Correspondance de Voltaire/1760/Lettre 4226

Correspondance de Voltaire/1760
Correspondance : année 1760GarnierŒuvres complètes de Voltaire, tome 40 (p. 506-508).

4226. — À M. MARMONTEL,
à paris.
13 auguste.

Nous avions été un peu alarmés, monsieur, de certaines terreurs paniques que messieurs les directeurs de la poste avaient conçues : jamais crainte n’a été plus mal fondée. M. le duc de Choiseul et Mme de Pompadour connaissent la façon de penser de l’oncle et de la nièce ; on peut tout nous envoyer sans risque ; on sait que nous aimons le roi et l’État. Ce n’est pas chez nous que les Damiens ont entendu des discours séditieux[1] ; on ne prétend point chez nous que l’État doive périr faute de subsides ; nous n’avons point de convulsionnaires dans nos terres. Je dessèche des marais, je bâtis une église, et je fais des vœux pour le roi. Nous défions tous les jansénistes et tous les molinistes d’être plus attachés à l’État que nous le sommes. Il est vrai que nous rions du matin au soir des Pompignan et des Fréron ; mais, quoique Lefranc ait épousé la veuve[2] d’un directeur des postes, il ne peut empêcher qu’on ne me donne, tous les ordinaires, une liste de ses ridicules. Vous pouvez m’écrire en toute sûreté : le roi ne trouve point mauvais que des amis s’écrivent que Fréron est un bas coquin, et Lefranc un impertinent. Les pauvretés de la littérature n’empêchent pas que M. le maréchal de Broglie ne soit dans Cassel.

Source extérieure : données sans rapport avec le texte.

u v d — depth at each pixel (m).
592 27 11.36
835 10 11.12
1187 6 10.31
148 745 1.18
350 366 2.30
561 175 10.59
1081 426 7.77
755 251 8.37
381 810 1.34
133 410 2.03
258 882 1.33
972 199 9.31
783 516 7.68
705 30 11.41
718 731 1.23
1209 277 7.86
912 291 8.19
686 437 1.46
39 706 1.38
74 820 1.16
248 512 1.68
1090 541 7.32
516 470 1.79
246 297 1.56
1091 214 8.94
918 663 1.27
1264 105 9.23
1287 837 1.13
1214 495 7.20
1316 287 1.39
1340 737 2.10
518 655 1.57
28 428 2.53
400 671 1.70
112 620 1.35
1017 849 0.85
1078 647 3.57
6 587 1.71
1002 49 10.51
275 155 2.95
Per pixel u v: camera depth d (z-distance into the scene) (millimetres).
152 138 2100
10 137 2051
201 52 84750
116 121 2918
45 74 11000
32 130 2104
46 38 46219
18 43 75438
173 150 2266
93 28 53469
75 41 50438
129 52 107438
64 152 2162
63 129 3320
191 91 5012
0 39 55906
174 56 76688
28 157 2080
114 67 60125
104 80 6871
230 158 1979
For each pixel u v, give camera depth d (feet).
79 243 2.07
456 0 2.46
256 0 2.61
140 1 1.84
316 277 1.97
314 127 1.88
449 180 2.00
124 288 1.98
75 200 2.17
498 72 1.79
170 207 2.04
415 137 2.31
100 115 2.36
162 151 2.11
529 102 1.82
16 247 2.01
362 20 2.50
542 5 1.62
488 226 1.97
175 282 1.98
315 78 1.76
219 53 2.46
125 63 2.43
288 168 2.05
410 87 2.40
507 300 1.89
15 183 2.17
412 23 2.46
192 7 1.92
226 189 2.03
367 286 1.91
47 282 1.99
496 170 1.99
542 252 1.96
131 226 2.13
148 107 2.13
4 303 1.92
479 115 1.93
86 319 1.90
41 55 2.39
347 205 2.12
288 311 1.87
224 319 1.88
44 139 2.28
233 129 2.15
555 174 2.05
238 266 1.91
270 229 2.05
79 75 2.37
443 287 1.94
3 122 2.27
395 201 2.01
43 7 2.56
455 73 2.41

Abraham Chaumeix, Jean Gauchat, Martin[3] Trublet, ne m’empêcheront pas de donner un beau feu d’artifice à la fin de la campagne.

Mon cher ami, il faut que le roi sache que les philosophes lui sont plus attachés que les fanatiques et les hypocrites de son royaume : l’univers n’en saura rien ; l’univers n’est fait que pour Pompignan. Je vous écris cette lettre en droiture, parce que M. Bouret ne m’a offert ses bons offices que pour de gros paquets. Mandez-nous, je vous prie, par qui l’on peut vous sauver dorénavant de l’impôt d’une lettre ; dites-moi avec quelle noble fierté l’ami Fréron reçoit le fouet et la fleur de lis qu’on lui donne trois fois par semaine[4] à la Comédie ; donnez-nous des nouvelles surtout de votre situation, de vos desseins, et de vos espérances ; l’oncle et la nièce s’intéressent également à vous. Présentez mes respects, je vous prie, à Mme Geoffrin[5]. Si vous voyez M. Duclos, dites-lui, je vous prie, combien je l’estime, et à quel point je lui suis attaché ; mais surtout soyez bien persuadé que vous aurez toujours dans l’oncle et dans la nièce deux amis essentiels.

Est-il possible qu’il y ait encore quelqu’un qui reçoive Fréron chez lui ? Ce chien, fessé dans la rue, peut-il trouver d’autre asile que celui qu’il s’est bâti avec ses feuilles ? Est-il vrai qu’il est brouillé avec Palissot, et que la discorde est dans le camp des ennemis ? Contribuez de tout votre pouvoir à écraser les méchants et la méchanceté, les hypocrites et l’hypocrisie ; ayez la charité de nous mander tout ce que vous saurez de ces garnements. Mais, comme il faut mêler l’agréable à l’utile, parlez-moi de Melpomène Clairon.

Que fait-elle ? que dit-elle ? que jouera-t-elle ? Lui a-t-on lu


· · · · · · · · · · · · · · · · · · · · d’une voix fausse et grêle,
Le triste drame écrit pour la Denèle ?

(Le Pauvre Diable, v. 135.)

Quelque chose qu’elle joue, ce sera un beau tapage quand elle reparaîtra sur la scène. Adieu ; si vous avez envie de faire quelque tragédie, venez la faire chez nous ; c’est avec ses frères qu’il faut réciter son office.

Je vous embrasse de tout mon cœur.

  1. Voyez tome XXV, page 389.
  2. M.-Ant.-Fél. de Caulaincourt, mariée en premières noces à Grimod du Fort.
  3. Ce prénom, comme celui de Jean donné à Gauchat, sont de l’invention de Voltaire, qui dit à Linant dans la lettre 4192:« Il y a tant de gens à la foire qui s’appellent Martin ! »
  4. On jouait l’Écossaise trois fois par semaine ; voyez la lettre 4214.
  5. Voyez une note sur la lettre du 21 mai 1764 qui lui est adressée.